Ella
Il y a probablement des raisons pour lesquelles beaucoup d’aidants ne se reconnaissent pas dans le terme « aidant ». L’une d’elles pourrait être que souvent, dans l’esprit des gens, aider c’est aimer. Vous avez peut-être entendu parler des 5 langages d’amour, issus de la culture populaire anglo-saxonne : Les paroles valorisantes, les moments de qualité, les cadeaux, les actes de service et le contact physique. Vous avez remarqué ? Les actes de service – l’aide, donc – sont considérés comme un langage d’amour. Mais est-ce vraiment le cas ? Quand est-ce qu’on dépasse l’amour et qu’on entre dans l’aide ?

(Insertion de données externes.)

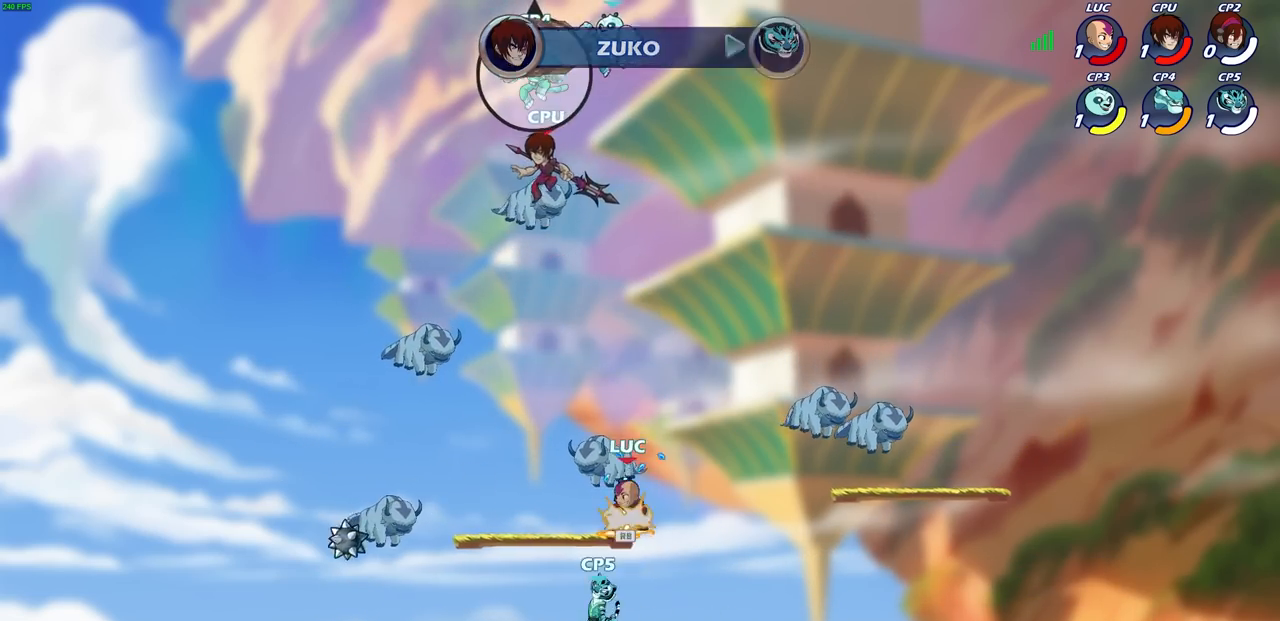
{"buttons": ["CIRCLE"], "left_stick": "down-left", "right_stick": "center", "events": [[33, "left_stick", "left"], [67, "R1", "up"], [317, "left_stick", "down-left"], [367, "CIRCLE", "down"]]}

Dans l’approche médicale, on a l’habitude de suggérer que si une situation est trop douloureuse, trop singulière et/ou trop longue, alors elle est problématique. Je suppose que c’est aussi le cas pour l’aide : Quand elle devient trop douloureuse et/ou qu’elle dure trop longtemps, alors on peut estimer que cette aide est anormalement importante. C’est d’autant plus le cas quand l’aide apportée est singulière : Si on se trouve dans une situation rare, le nombre d’interlocuteurs qui pourront sincèrement comprendre de quoi on parle diminue grandement. C’est sûrement la raison pour laquelle de nombreuses fois, je souffrais de ma situation d’aidance alors que j’exprimais mes difficultés à mes proches, parce qu’ils ne pouvaient pas comprendre exactement ce que je vivais.
Le rôle d’aidant peut être particulièrement isolant parce que nos problématiques semblent appartenir à un autre monde. Nous ne sommes pas porteurs de handicap, ni de pathologies. Nous ne sommes pas non plus comme nos pairs à qui on demande « juste » de mener à bien leur vie. Entre la santé et la maladie, on flirte avec la limite, nos limites parfois. On a un nom mais on le refuse, par pudeur, par incompréhension peut-être.
Et l’amour, c’est quoi ? Pour moi l’amour, ce sont les fortes émotions qui nous lient aux autres, qui donnent du sens à nos actes et l’envie de les perpétuer. C’est ce qui pousse à toujours faire à manger pour deux, à faire preuve de tendresse, à sourire non pas pour rien, plutôt pour tout. Et l’amour m’apporte la proximité et la motivation nécessaires pour être aidante. Mais je sais que je ne peux pas expliquer directement mes actions d’aide par l’amour.
L’amour, ça ne devrait pas être le fait de penser à lui quand je suis en cours, avec inquiétude plutôt que tendresse.
L’amour, ça ne devrait pas être le fait de lui en vouloir quand il ne souhaite pas apprendre à se débrouiller et de m’en vouloir d’avoir insisté, parce que je sais. Je sais très bien ce qu’est l’épuisement, il le ressent comme moi, à différents niveaux.
L’amour, ça ne devrait pas être de toujours songer à quel point il souffre de ne pas être comme les jeunes hommes de son âge.
L’amour, ça ne devrait pas être le fait de parler de ses traitements médicamenteux et trembler de peur en sachant que ça lui ronge littéralement le cœur et la mémoire.
Malgré tout ça, l’amour est pour moi une sorte de moteur à l’aidance. Il y a beaucoup à construire dans cette double relation et l’aidance, malgré les difficultés qu’elle occasionne, peut enrichir la relation d’amour. Quand on aime une personne porteuse de handicap, les deux arrivent souvent ensemble. Et chaque fois que je me sens épuisée, je me rappelle pourquoi je l’aide : Je crois qu’il ne m’est jamais arrivé d’aimer autant quelqu’un.